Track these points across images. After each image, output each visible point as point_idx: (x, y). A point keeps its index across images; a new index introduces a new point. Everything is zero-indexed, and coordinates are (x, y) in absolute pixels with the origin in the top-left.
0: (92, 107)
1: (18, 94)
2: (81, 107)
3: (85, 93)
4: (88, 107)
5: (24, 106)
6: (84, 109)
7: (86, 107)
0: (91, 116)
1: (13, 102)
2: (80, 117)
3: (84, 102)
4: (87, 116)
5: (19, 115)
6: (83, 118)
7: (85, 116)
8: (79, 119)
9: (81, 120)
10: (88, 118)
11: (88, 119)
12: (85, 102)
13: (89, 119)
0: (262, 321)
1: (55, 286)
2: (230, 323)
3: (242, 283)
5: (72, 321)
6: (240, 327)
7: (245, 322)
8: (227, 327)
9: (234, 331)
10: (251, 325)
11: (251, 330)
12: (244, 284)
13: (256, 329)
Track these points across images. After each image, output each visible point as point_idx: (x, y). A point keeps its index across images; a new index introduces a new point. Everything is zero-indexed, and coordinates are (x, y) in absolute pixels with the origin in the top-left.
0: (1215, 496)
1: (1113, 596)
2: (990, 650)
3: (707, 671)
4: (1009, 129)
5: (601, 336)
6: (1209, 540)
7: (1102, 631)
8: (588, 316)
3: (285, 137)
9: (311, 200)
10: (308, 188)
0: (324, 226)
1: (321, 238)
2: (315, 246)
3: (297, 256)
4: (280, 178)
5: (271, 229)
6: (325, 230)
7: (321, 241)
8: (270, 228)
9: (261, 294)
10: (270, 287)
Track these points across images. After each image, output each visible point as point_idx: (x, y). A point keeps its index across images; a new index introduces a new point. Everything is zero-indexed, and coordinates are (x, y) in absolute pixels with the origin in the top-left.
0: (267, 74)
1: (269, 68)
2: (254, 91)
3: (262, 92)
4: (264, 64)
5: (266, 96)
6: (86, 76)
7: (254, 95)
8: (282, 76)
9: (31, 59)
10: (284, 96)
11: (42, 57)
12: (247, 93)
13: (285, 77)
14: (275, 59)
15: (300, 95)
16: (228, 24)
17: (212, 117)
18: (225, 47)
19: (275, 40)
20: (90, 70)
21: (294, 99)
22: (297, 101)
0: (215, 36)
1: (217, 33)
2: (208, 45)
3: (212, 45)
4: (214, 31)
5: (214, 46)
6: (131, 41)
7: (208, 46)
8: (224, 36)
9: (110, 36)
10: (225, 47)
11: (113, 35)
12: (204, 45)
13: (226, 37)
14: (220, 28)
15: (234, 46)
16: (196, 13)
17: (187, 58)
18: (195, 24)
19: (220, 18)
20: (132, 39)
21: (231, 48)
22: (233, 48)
________________________
• [What the task requires]: Quote verbatim the portion of the entries that begins at their very start and ends with the line containing "2: (81, 107)", including that line.

• [Response]:
Track these points across images. After each image, output each visible point as point_idx: (x, y). A point keeps its index across images; a new index introduces a new point. Everything is zero-indexed, and coordinates are (x, y) in absolute pixels with the origin in the top-left.
0: (92, 107)
1: (18, 94)
2: (81, 107)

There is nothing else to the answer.